取り組む問題:
1: モドロンについての文章を2文でまとめてください。
2: モドロンについての文章にある「モドロン(Modron、「母」)は、ウェールズの伝統における存在で、英雄マボン・アプ・モドロンの母として知られる。」という一文を英語に訳してください。

抜粋した文章:
モドロン
モドロン · マトローナ · Modron
ウェールズの母なる存在でマボンの母。名は「母」を意味し、ガリアの女神マトローナに由来する。ハドリアヌスの長城周辺で母子神マトローナ・マポノスが崇拝された。アーサー王伝説のモルガン・ル・フェイの原型とされる。
解説
概要
モドロン(Modron、「母」)は、ウェールズの伝統における存在で、英雄マボン・アプ・モドロンの母として知られる。
両者ともより古い神的な存在に由来する可能性があり、彼女の場合はガリアの女神マトローナである。アーサー王伝説のモルガン・ル・フェイの原型であったかもしれない。

記録:
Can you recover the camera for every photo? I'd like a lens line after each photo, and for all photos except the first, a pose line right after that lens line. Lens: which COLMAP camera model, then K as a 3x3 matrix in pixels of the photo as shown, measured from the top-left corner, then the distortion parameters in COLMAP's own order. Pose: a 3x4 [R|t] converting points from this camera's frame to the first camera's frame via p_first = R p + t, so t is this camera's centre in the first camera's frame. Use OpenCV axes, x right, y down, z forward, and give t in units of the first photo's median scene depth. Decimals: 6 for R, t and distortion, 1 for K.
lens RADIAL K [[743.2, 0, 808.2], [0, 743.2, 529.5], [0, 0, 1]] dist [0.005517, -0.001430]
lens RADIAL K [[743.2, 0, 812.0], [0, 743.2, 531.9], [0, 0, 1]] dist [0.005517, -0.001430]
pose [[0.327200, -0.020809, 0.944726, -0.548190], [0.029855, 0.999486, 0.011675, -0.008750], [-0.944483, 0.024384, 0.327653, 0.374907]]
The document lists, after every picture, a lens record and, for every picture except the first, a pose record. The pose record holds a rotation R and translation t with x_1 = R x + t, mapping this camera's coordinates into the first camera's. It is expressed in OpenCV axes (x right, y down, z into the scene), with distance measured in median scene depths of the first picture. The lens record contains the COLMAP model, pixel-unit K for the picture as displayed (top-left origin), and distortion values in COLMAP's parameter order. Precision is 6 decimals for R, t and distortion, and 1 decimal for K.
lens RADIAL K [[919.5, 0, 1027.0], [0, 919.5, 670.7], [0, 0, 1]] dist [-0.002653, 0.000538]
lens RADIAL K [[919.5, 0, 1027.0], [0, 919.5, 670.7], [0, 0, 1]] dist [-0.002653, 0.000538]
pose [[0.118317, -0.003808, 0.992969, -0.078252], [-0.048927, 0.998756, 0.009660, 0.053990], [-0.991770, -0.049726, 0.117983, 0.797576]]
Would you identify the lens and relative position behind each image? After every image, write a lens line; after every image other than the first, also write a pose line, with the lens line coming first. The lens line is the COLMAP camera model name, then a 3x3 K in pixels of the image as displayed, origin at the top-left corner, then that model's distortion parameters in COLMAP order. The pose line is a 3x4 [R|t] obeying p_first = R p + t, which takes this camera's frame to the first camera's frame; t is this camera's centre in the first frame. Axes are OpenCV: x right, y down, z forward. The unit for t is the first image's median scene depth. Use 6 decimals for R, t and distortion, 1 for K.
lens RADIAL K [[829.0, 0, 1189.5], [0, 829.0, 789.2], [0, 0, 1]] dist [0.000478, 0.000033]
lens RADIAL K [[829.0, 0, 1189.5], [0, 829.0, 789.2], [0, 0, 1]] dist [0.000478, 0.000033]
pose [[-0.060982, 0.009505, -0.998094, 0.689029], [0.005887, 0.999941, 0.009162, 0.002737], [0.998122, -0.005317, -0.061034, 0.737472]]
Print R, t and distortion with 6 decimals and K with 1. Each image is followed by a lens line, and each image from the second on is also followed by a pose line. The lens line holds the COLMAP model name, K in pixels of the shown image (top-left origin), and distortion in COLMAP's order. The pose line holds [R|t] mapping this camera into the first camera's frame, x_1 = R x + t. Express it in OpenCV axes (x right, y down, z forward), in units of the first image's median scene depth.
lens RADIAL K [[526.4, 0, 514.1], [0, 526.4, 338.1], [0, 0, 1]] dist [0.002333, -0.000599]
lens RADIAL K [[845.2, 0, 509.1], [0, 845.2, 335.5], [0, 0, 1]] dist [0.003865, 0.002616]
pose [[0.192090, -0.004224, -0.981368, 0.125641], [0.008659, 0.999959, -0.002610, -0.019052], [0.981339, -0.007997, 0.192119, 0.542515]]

問題の答え:
1: モドロンは「母」を意味する名を持つウェールズの伝統上の存在で、英雄マボン・アプ・モドロンの母として知られる。ガリアの女神マトローナに由来する可能性があり、アーサー王伝説のモルガン・ル・フェイの原型だったかもしれないとされる。

2: Modron ("mother") is a figure in Welsh tradition, known as the mother of the hero Mabon ap Modron.